Sebelumnya, Pemohon mengklaim bahwa salah satu agenda memajukan Pilkada ke bulan September adalah untuk mengamankan posisi caleg terpilih yang menjadi peserta pilkada agar tidak perlu mundur dari jabatannya.
“Dengan dalil tersebut, mahkamah dalam pertimbangan hukum Putusan 12/PUU-XXII/2024 paragraf 3.13.3 mengakomodasi dengan melarang pemajuan jadwal Pilkada ke bulan September,” tuturnya.
Namun, MK juga menegaskan bahwa KPU perlu mempersyaratkan surat pernyataan bersedia mengundurkan diri jika telah dilantik kepada caleg terpilih yang menjadi peserta pilkada. “Ketentuan tersebut tentu tidak lahir begitu saja. Kami sebagai Pemohon perkara tersebut memahami betul suasana kebatinan dan alur berpikir Mahkamah terkait hal ini,” kata dia.
Akal-akalan Ketua KPU
Mirisnya, kata Pemohon, Hasyim Asy’ari malah mempreteli frasa “jika telah dilantik”, dengan cara mengundur waktu pelantikan dan menunggu hasil pilkada. Hal ini seakan membuat plan b atau rencana cadangan, untuk caleg terpilih yang gagal dalam pilkada.
Adapun Hasyim mendasarkan hal tersebut dengan menyatakan tidak adanya ketentuan kewajiban pelantikan secara serentak. Hasyim juga mempertegas bahwa tidak ada larangan untuk dilantik belakangan atau usai kalah dalam pilkada.
“Hal ini tentu menunjukkan bahwa Ketua KPU terkesan memaksa untuk mengafirmasi kepentingan para caleg terpilih agar tidak perlu mundur dan bisa ikut dilantik ketika kalah dalam kontestasi pilkada, bahkan dengan jalan mengundur atau menunda pelantikannya,” kata dia.
Padahal, justru KPU sendiri yang sudah menetapkan jadwal pelantikan caleg terpilih berdasarkan Peraturan KPU Nomor 3 Tahun 2022, di mana pelantikan anggota DPR dan DPD hasil Pemilu 2024 akan dilakukan secara serentak pada 1 Oktober 2024.

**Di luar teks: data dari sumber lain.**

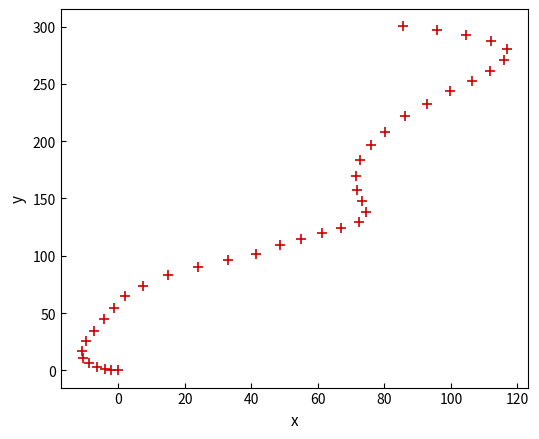

What is the range of Y values (max minus min)?

300.3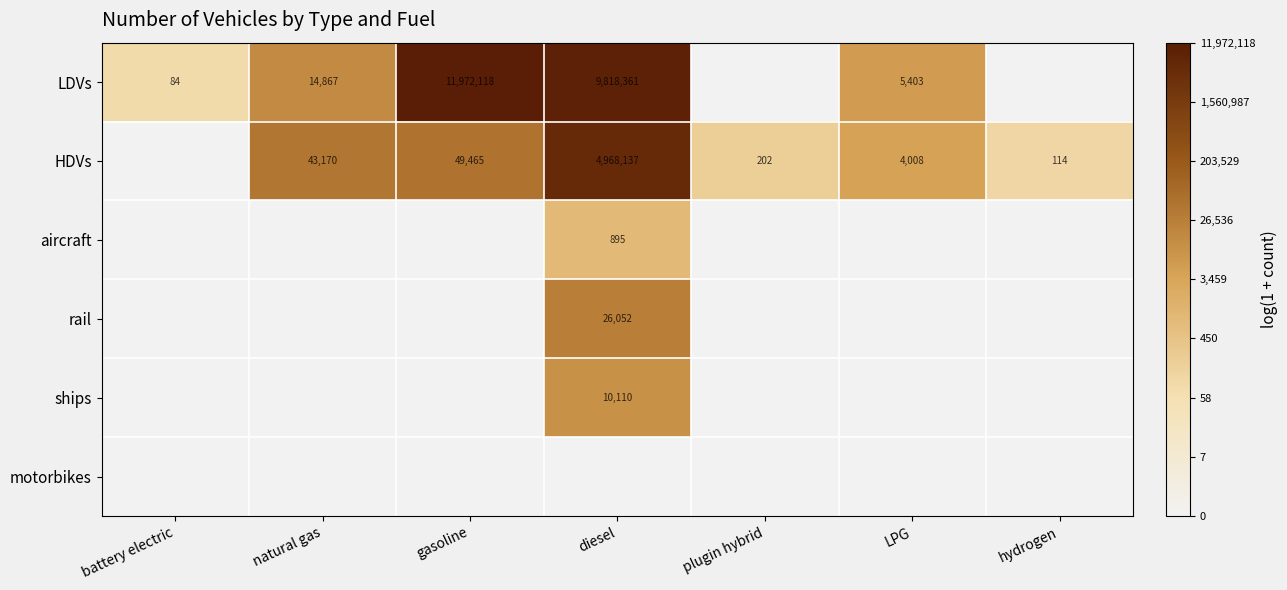

The value of LDVs at gasoline is 5987346. True or false?

False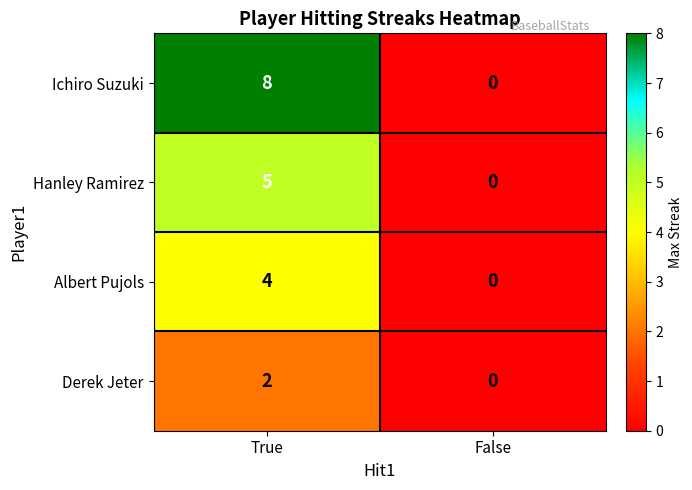

Which label corresponds to the smallest value in the chart?

False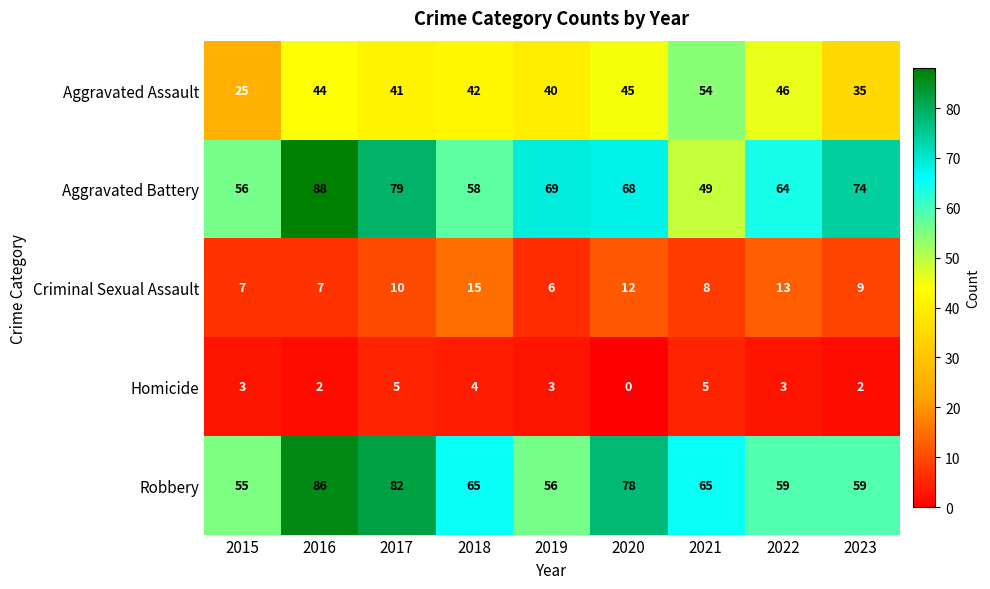

At how many categories does at least one series exceed 46?

9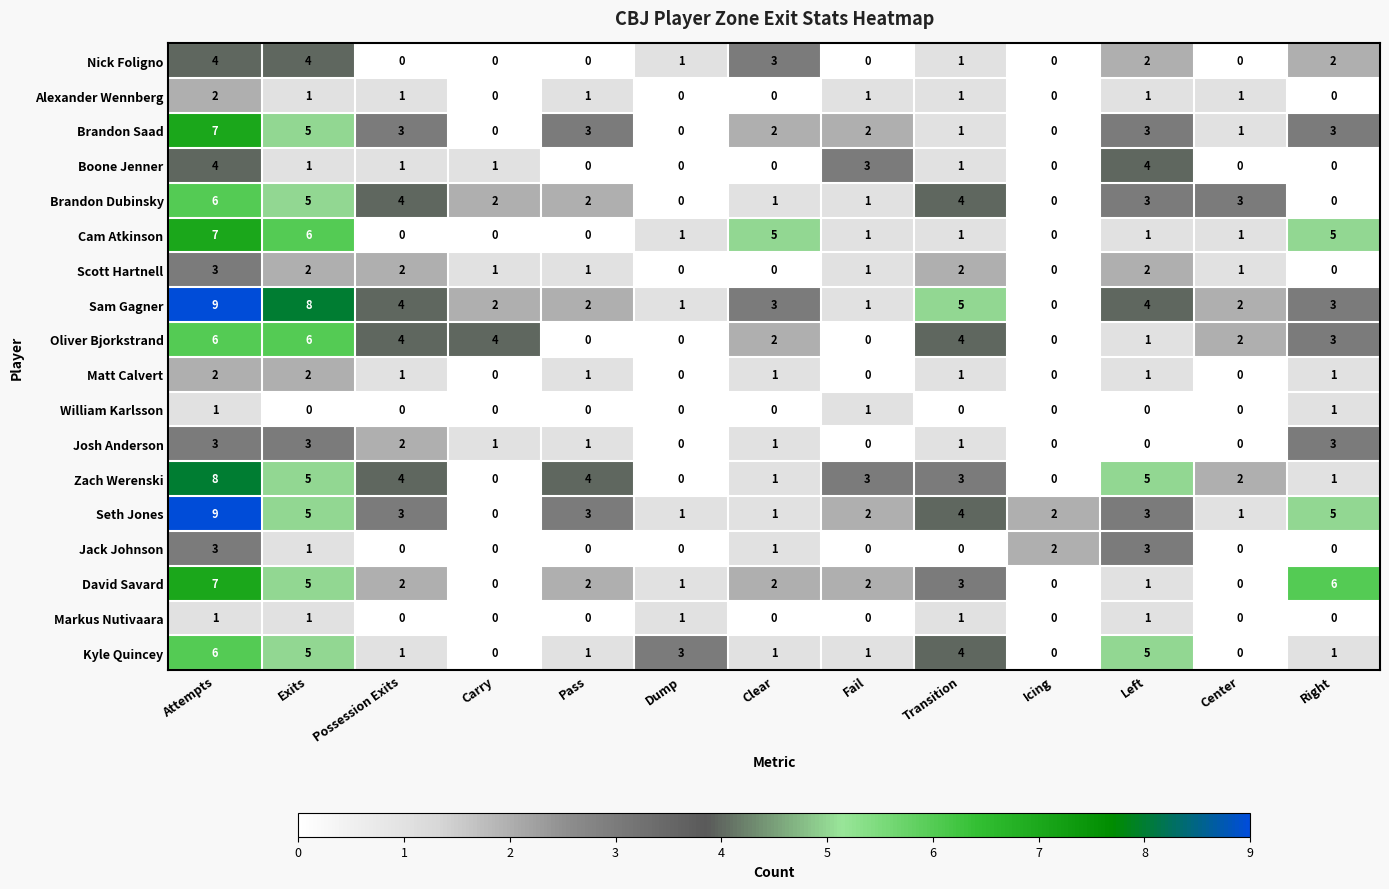

Which series changed the most between Dump and Right?

David Savard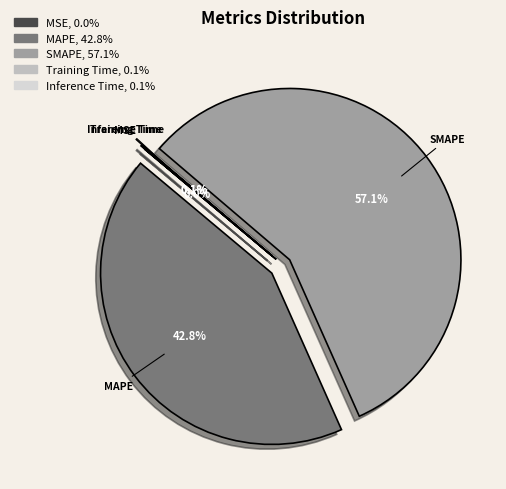

Which slice is the largest?

SMAPE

“Melantik caleg terpilih setelah kalah dalam Pilkada jelas adalah bentuk KPU mempermainkan aturan yang mereka buat sendiri, membangkangi perintah MK, bahkan mengindikasikan ‘pesanan’ yang sejak awal sudah didesain karena gagalnya rencana pemajuan jadwal Pilkada,” ujar Ahmad.
Menurut dia, Hasyim yang telah berulang kali disanksi DKPP itu seakan mengakali parpol untuk menghindari jadwal pelantikan. “Perlu diingat bahwa hal ini menjadi kali kesekian sikap Ketua KPU yang menjadi simbol penyelenggara Pemilu menunjukkan gelagat mengafirmasi kepentingan dari peserta Pemilu/Pilkada,” ucapnya.